## LO QUE SE PIDE
Edita el texto sobre la expiación: reproduce todo lo que va desde "Pecadores como somos" hasta "aceptarla como agradable." y pon "oblación" en lugar de "ofrenda".

## DOCUMENTO
Y si unas mismas razones nos obligan a lo uno y a lo otro, con más apremiante
título de justicia y amor estamos obligados al deber de reparar y expiar: de
justicia, en cuanto a la expiación de la ofensa hecha a Dios por nuestras culpas
y en cuanto a la reintegración del orden violado; de amor, en cuanto a padecer
con Cristo paciente y «saturado de oprobio» y, según nuestra pobreza, ofrecerle
algún consuelo.
Pecadores como somos todos, abrumados de muchas culpas, no hemos de limitarnos a
honrar a nuestro Dios con sólo aquel culto con que adoramos y damos los
obsequios debidos a su Majestad suprema, o reconocemos suplicantes su absoluto
dominio, o alabamos con acciones de gracias su largueza infinita; sino que,
además de esto, es necesario satisfacer a Dios, juez justísimo, «por nuestros
innumerables pecados, ofensas y negligencias». A la consagración, pues, con que
nos ofrecemos a Dios, con aquella santidad y firmeza que, como dice el Angélico,
son propias de la consagración, ha de añadirse la expiación con que totalmente
se extingan los pecados, no sea que la santidad de la divina justicia rechace
nuestra indignidad impudente, y repulse nuestra ofrenda, siéndole ingrata, en
vez de aceptarla como agradable.

## DATOS RECOPILADOS
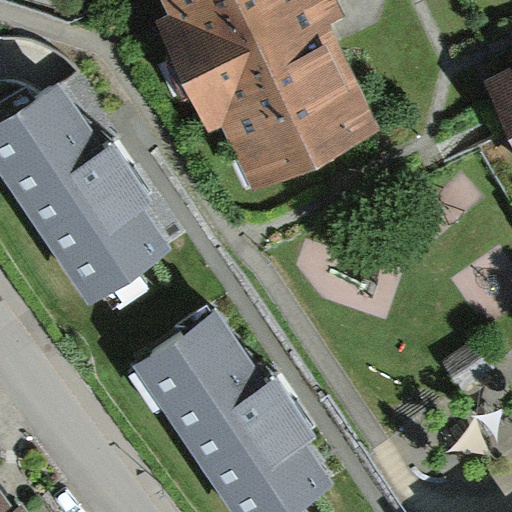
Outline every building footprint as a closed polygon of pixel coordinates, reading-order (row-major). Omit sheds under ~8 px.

## LA SOLUCIÓN
Pecadores como somos todos, abrumados de muchas culpas, no hemos de limitarnos a
honrar a nuestro Dios con sólo aquel culto con que adoramos y damos los
obsequios debidos a su Majestad suprema, o reconocemos suplicantes su absoluto
dominio, o alabamos con acciones de gracias su largueza infinita; sino que,
además de esto, es necesario satisfacer a Dios, juez justísimo, «por nuestros
innumerables pecados, ofensas y negligencias». A la consagración, pues, con que
nos ofrecemos a Dios, con aquella santidad y firmeza que, como dice el Angélico,
son propias de la consagración, ha de añadirse la expiación con que totalmente
se extingan los pecados, no sea que la santidad de la divina justicia rechace
nuestra indignidad impudente, y repulse nuestra oblación, siéndole ingrata, en
vez de aceptarla como agradable.